Maxton was born in 1885 in Pollockshaws. His father was a schoolteacher and a unionist. He was educated at Grahamston Public School, Barrhead and Hutcheson's Grammar School, to which he won a scholarship when he was twelve. He matriculated at the University of Glasgow in 1903. His education was lengthy, delayed a little by exam failures. He passed English in October 1909 on a tenth attempt and never did obtain a pass in Moral Philosophy. He graduated MA in 1909. He did, however, throw himself into life at university, taking an interest in sport and politics, where he began to question his inherited unionism and to explore socialist texts. He joined the Independent Labour Party (ILP).

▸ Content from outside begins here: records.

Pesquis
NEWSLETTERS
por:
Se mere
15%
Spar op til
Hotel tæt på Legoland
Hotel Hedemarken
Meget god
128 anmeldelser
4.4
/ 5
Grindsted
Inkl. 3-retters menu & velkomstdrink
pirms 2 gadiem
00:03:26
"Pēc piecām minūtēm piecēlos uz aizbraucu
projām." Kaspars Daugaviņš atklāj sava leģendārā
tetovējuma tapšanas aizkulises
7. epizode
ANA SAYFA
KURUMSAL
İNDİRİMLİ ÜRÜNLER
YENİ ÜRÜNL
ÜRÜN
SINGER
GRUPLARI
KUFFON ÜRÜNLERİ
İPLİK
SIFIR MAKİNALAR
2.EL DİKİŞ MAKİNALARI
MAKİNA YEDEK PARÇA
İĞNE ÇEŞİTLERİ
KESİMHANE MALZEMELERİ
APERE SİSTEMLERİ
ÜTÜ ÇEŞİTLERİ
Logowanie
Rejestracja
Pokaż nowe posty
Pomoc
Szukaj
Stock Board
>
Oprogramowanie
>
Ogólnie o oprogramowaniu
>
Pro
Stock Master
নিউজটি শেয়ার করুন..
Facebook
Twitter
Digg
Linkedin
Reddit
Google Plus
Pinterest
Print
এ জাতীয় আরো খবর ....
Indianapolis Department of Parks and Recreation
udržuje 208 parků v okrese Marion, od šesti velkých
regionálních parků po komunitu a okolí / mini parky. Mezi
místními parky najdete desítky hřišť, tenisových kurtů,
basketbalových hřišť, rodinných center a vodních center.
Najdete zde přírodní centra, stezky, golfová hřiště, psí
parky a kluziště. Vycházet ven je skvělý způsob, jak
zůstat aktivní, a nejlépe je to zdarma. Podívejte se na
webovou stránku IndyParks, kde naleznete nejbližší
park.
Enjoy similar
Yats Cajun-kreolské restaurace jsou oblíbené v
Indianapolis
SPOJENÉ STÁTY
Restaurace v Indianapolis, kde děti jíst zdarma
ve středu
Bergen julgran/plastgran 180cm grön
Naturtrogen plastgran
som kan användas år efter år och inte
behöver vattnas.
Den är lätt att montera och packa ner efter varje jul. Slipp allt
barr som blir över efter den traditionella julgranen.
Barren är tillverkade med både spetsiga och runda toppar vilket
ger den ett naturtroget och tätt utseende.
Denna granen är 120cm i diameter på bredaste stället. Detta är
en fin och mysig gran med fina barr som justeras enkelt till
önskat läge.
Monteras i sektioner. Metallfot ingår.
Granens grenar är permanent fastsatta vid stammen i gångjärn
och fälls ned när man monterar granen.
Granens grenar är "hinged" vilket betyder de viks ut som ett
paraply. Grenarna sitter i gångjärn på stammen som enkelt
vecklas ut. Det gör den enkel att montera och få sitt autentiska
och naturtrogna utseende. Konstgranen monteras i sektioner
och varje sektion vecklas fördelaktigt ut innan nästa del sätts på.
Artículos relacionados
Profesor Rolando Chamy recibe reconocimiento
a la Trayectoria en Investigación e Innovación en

He entered the teaching profession and like John Maclean, taught evening classes at Pollock Academy. The two men became friends, sharing a passion for radical politics, and later, opposition to the war. Both were imprisoned for a short time after addressing a crowd in Glasgow in 1915. Maxton also resisted conscription, an action that cost him his teaching post. Like Maclean his speeches also fell foul of the law. He was tried for sedition in May 1916 and sentenced to a year in Calton jail. After the war he stood for Parliament, at first unsuccessfully. Records show that he returned to university between 1920 and 1922 to take classes in Political Economy, Forensic Medicine and Public International Law, perhaps with the intention of completing a law degree. In 1922, however, he won Bridgeton for Labour and went to Westminster. He became disillusioned with the party for its lack of support for the miners and in 1931, when the ILP and Labour split he sided with the ILP. He died on 23 July 1946.